EXERCISE INSTRUCTIONS
Reproduce each of the lines below word for word, leaving out the pictures.

[DATA SECTION]

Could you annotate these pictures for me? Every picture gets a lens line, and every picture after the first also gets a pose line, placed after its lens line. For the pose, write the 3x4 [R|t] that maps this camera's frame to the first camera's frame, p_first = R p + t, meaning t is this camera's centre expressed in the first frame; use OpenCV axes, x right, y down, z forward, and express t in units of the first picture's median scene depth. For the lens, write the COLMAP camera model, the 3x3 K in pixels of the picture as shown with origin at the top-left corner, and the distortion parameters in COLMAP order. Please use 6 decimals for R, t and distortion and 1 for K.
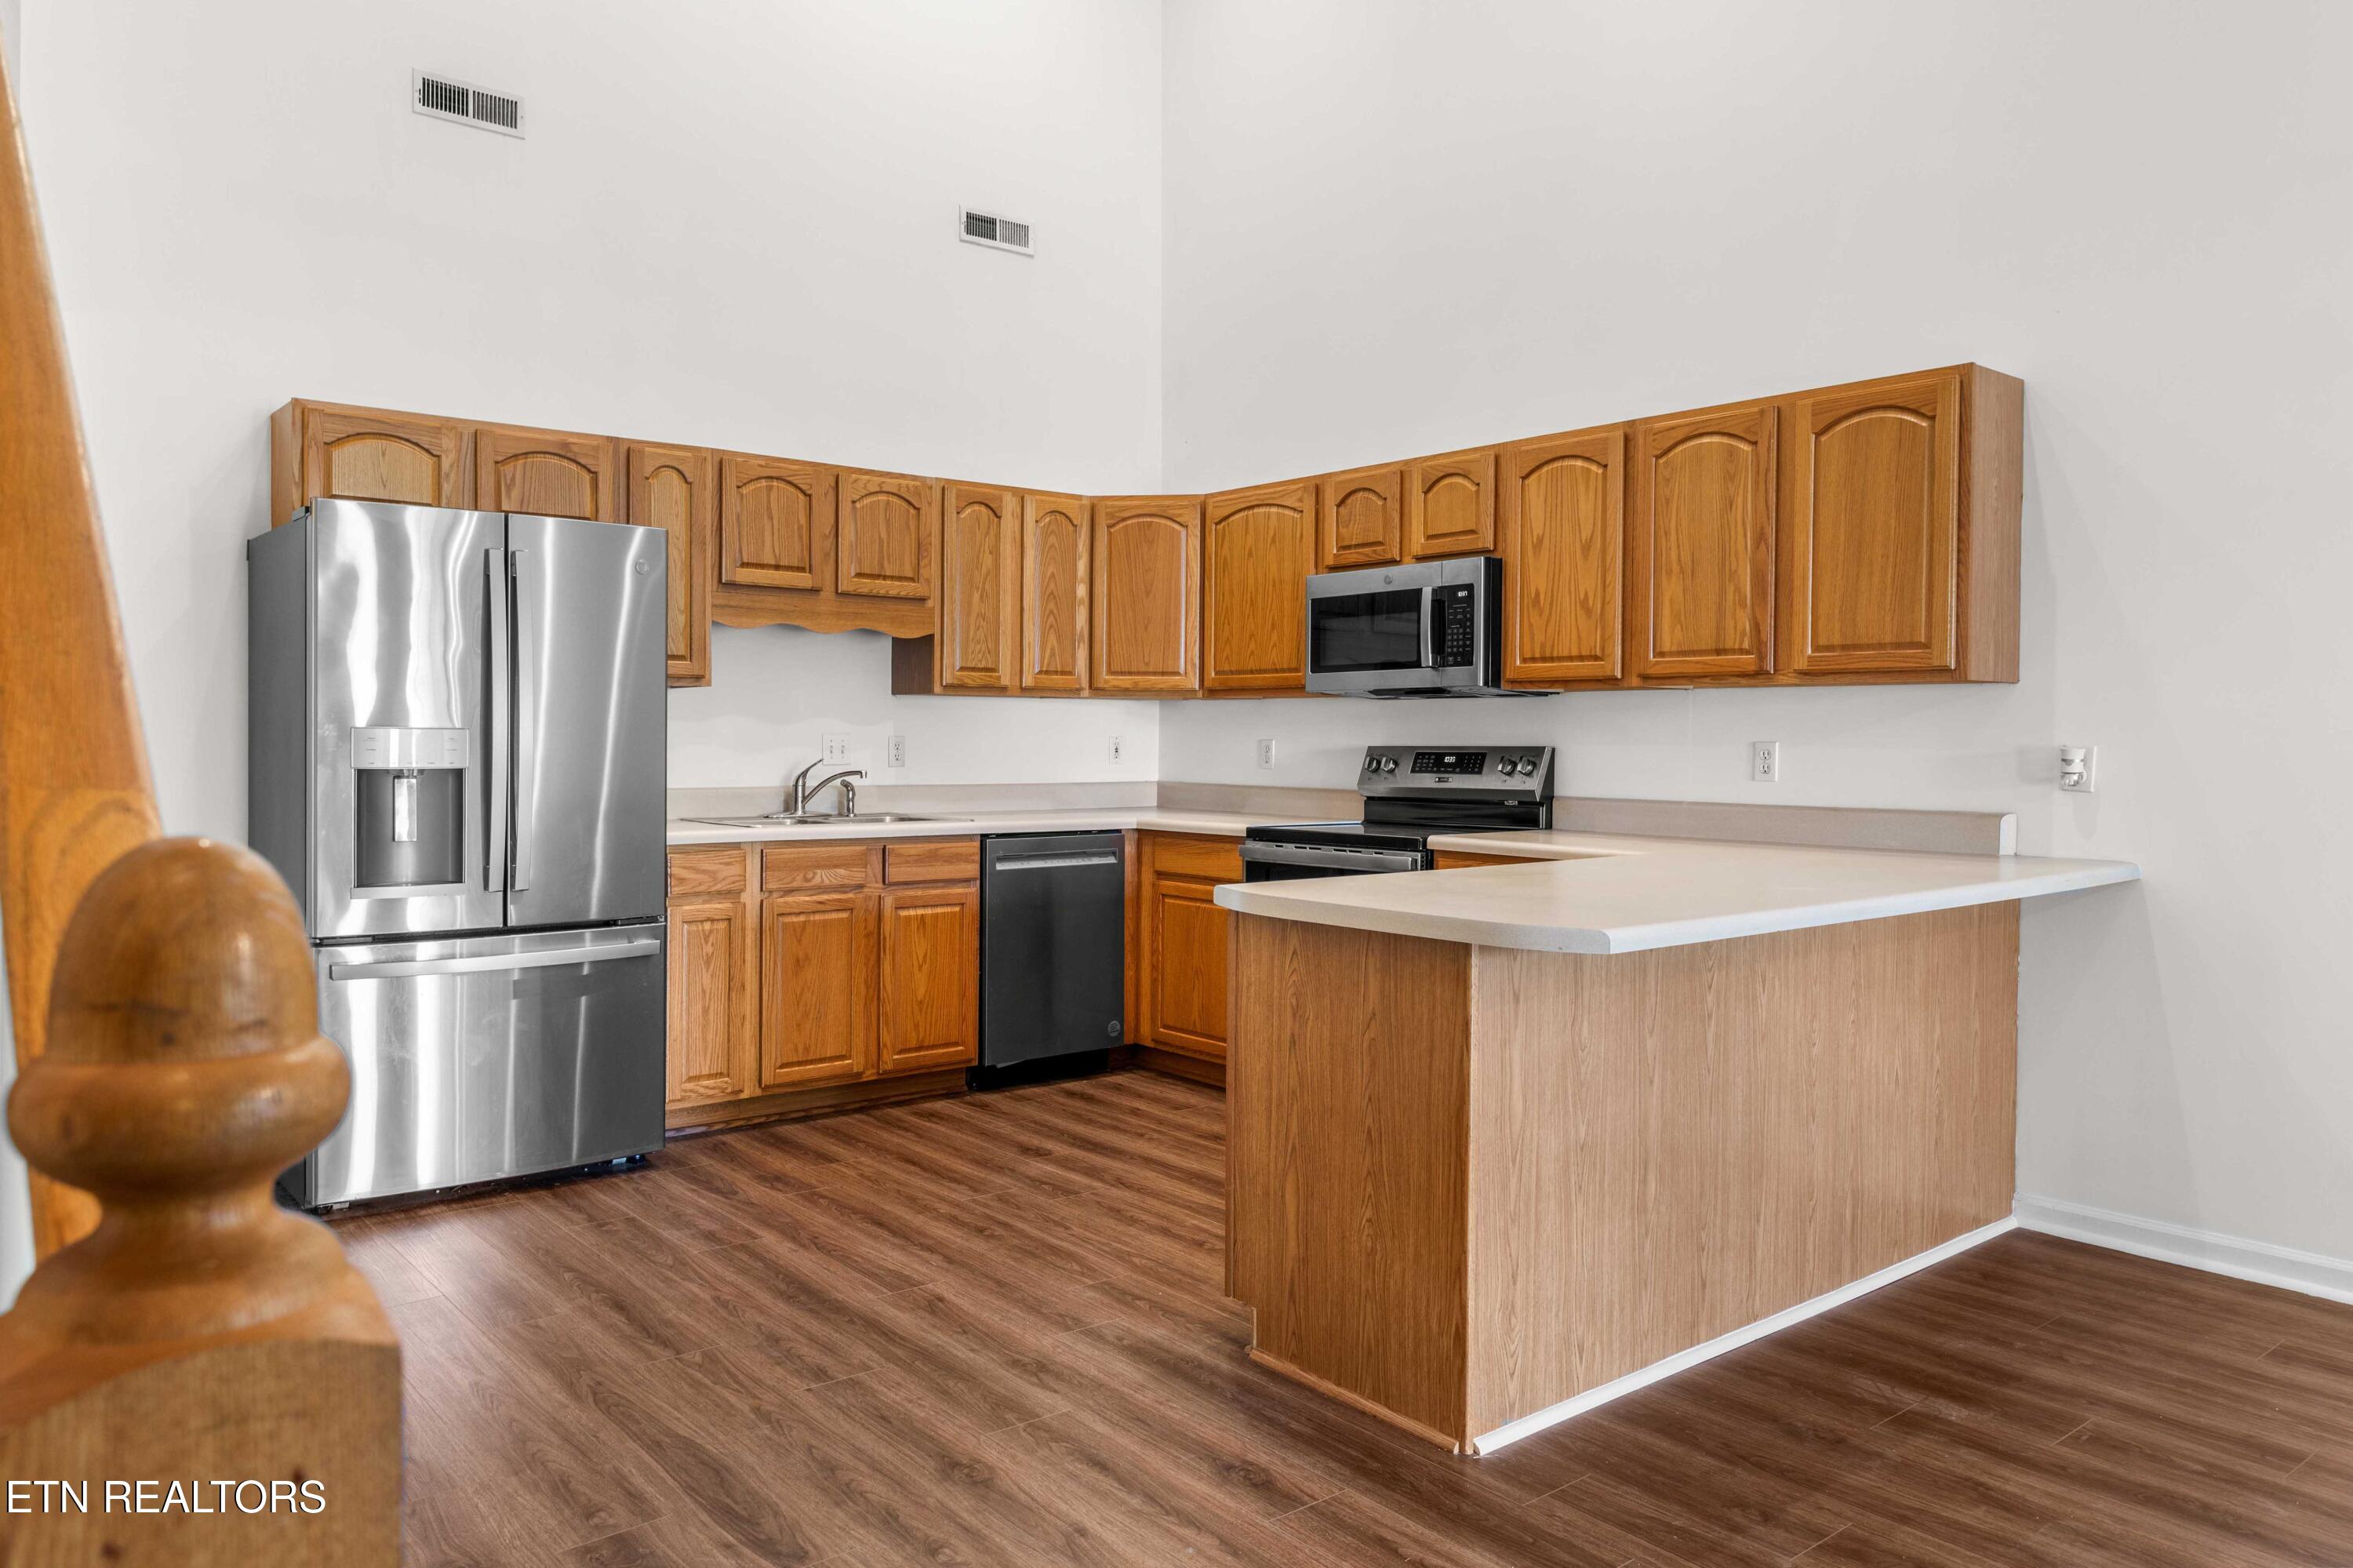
lens RADIAL K [[1582.7, 0, 1175.9], [0, 1582.7, 766.2], [0, 0, 1]] dist [0.008888, -0.000259]
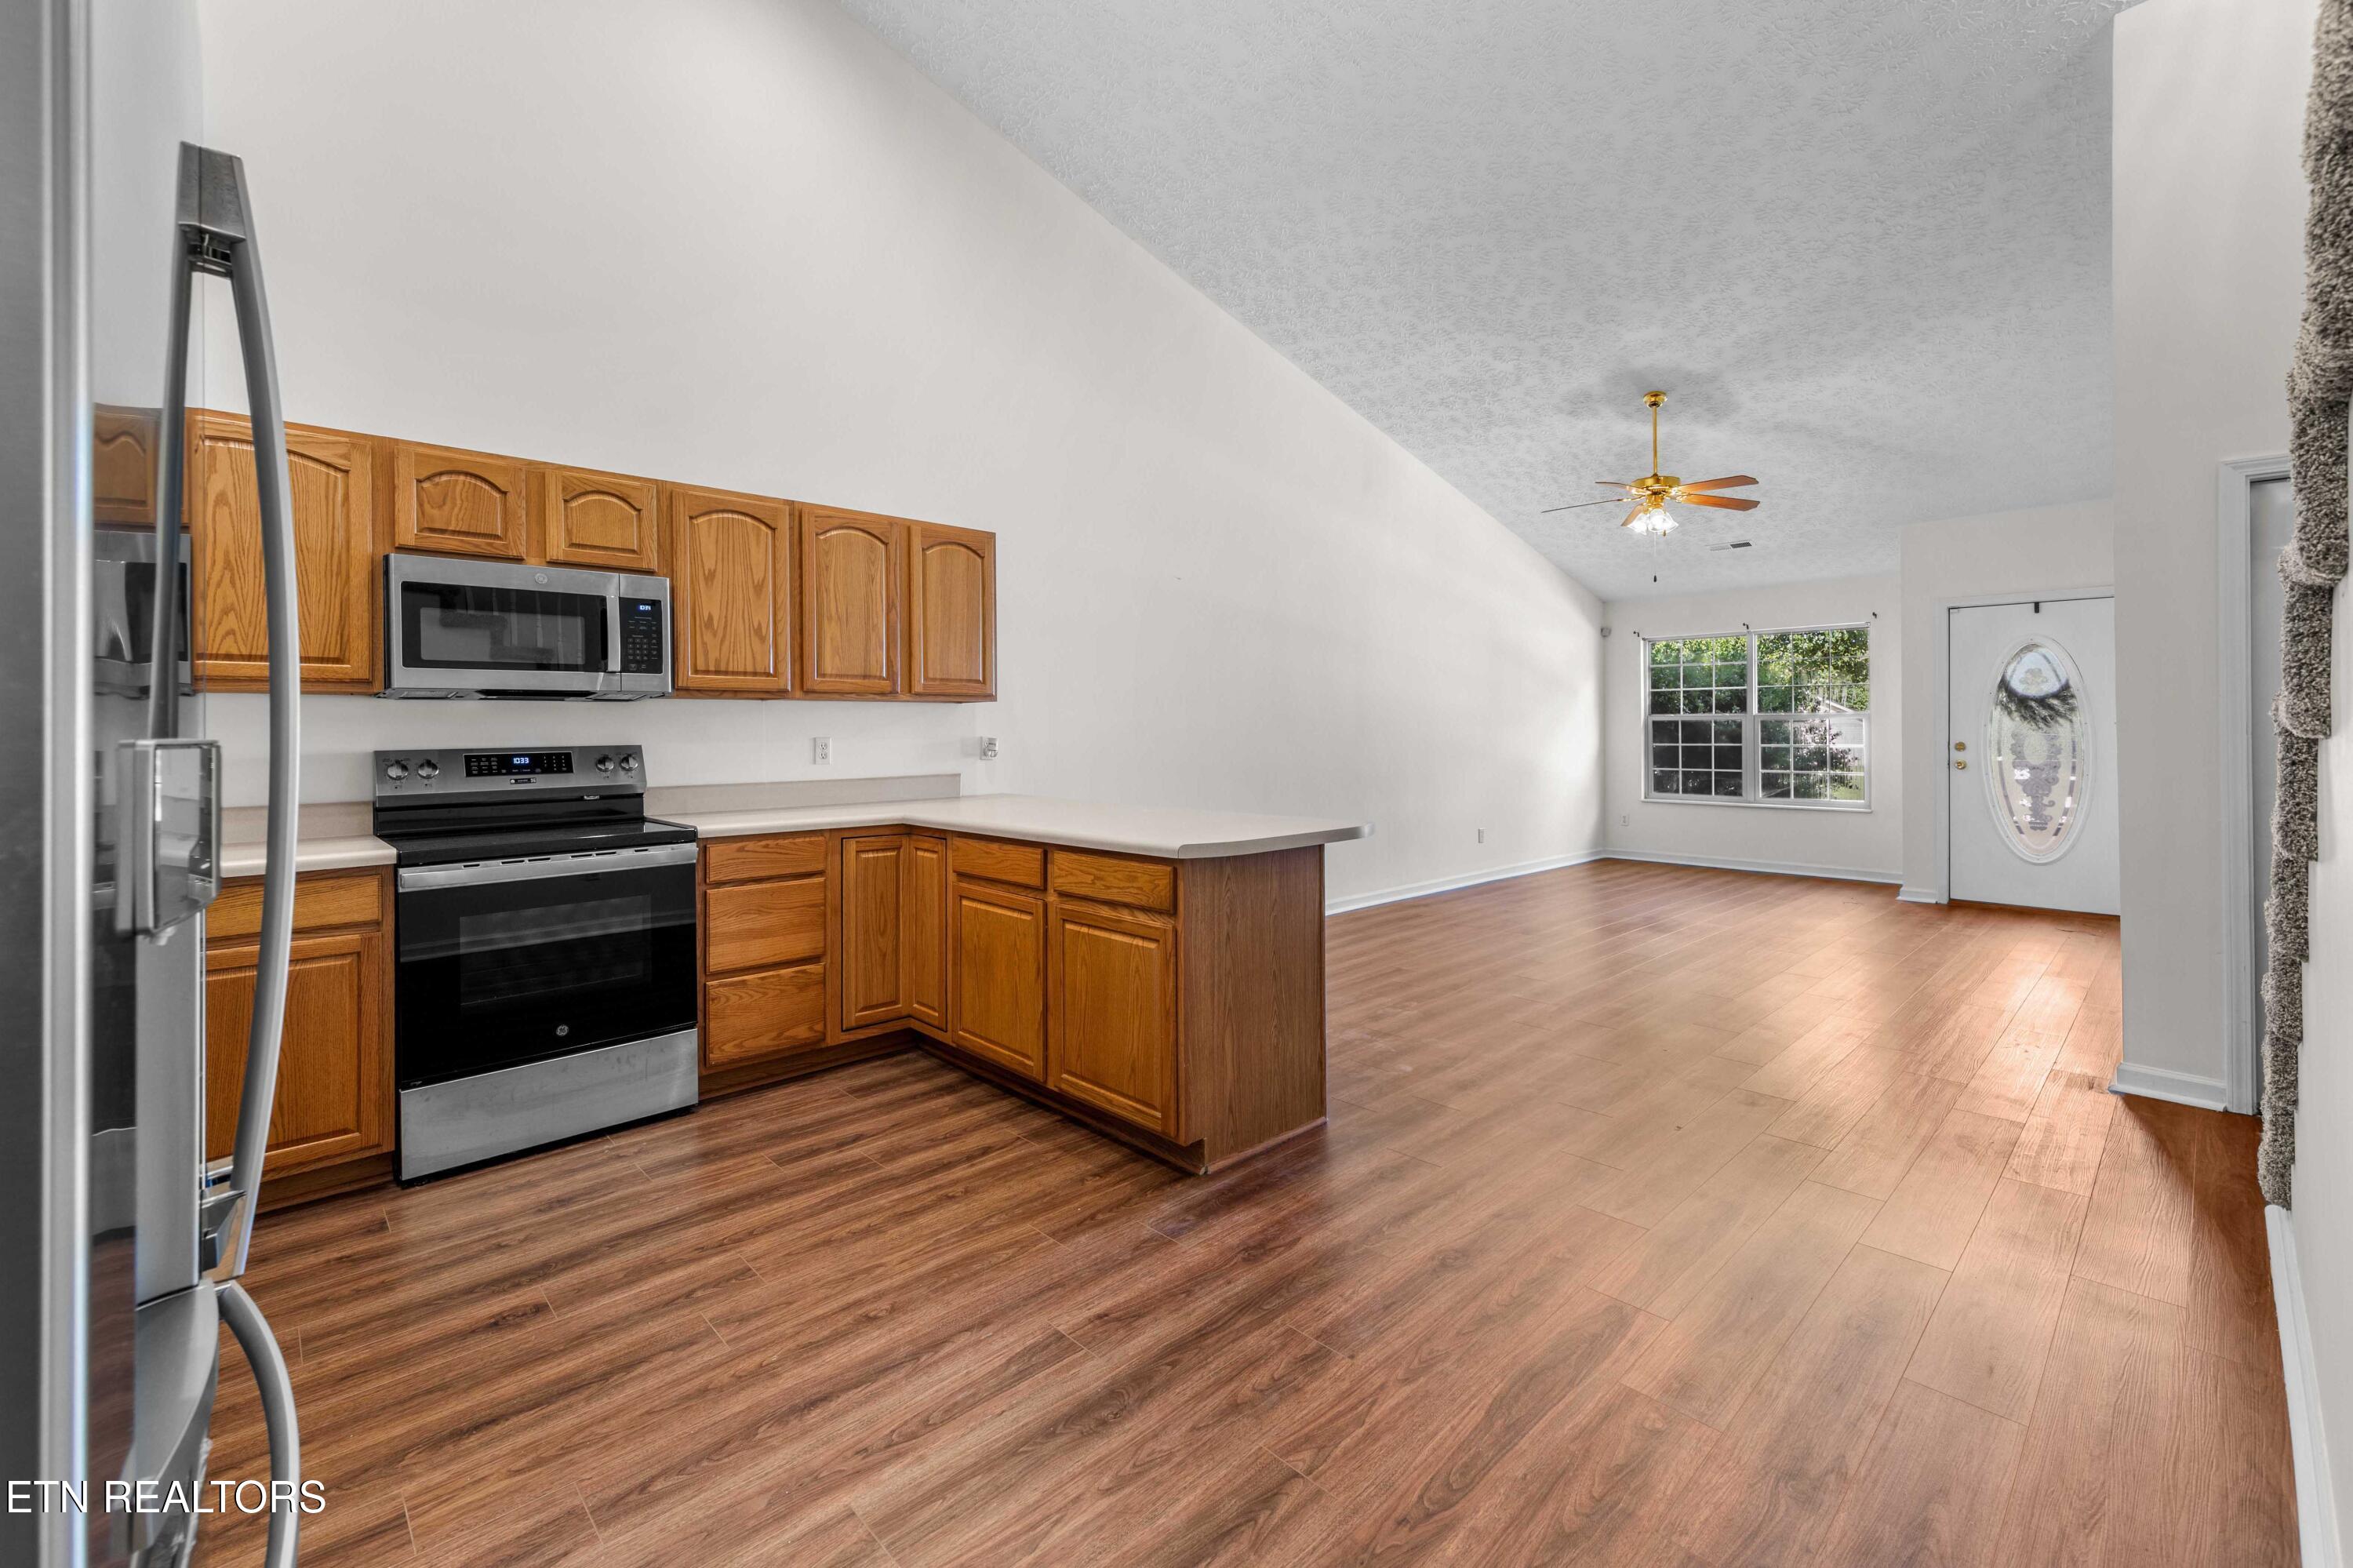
lens RADIAL K [[960.1, 0, 1169.4], [0, 960.1, 732.5], [0, 0, 1]] dist [0.003720, 0.000117]
pose [[-0.048111, -0.006300, 0.998822, -0.578843], [0.027491, 0.999593, 0.007629, -0.019500], [-0.998464, 0.027826, -0.047918, 0.766642]]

[/DATA SECTION]

REPLY
Could you annotate these pictures for me? Every picture gets a lens line, and every picture after the first also gets a pose line, placed after its lens line. For the pose, write the 3x4 [R|t] that maps this camera's frame to the first camera's frame, p_first = R p + t, meaning t is this camera's centre expressed in the first frame; use OpenCV axes, x right, y down, z forward, and express t in units of the first picture's median scene depth. For the lens, write the COLMAP camera model, the 3x3 K in pixels of the picture as shown with origin at the top-left corner, and the distortion parameters in COLMAP order. Please use 6 decimals for R, t and distortion and 1 for K.
lens RADIAL K [[1582.7, 0, 1175.9], [0, 1582.7, 766.2], [0, 0, 1]] dist [0.008888, -0.000259]
lens RADIAL K [[960.1, 0, 1169.4], [0, 960.1, 732.5], [0, 0, 1]] dist [0.003720, 0.000117]
pose [[-0.048111, -0.006300, 0.998822, -0.578843], [0.027491, 0.999593, 0.007629, -0.019500], [-0.998464, 0.027826, -0.047918, 0.766642]]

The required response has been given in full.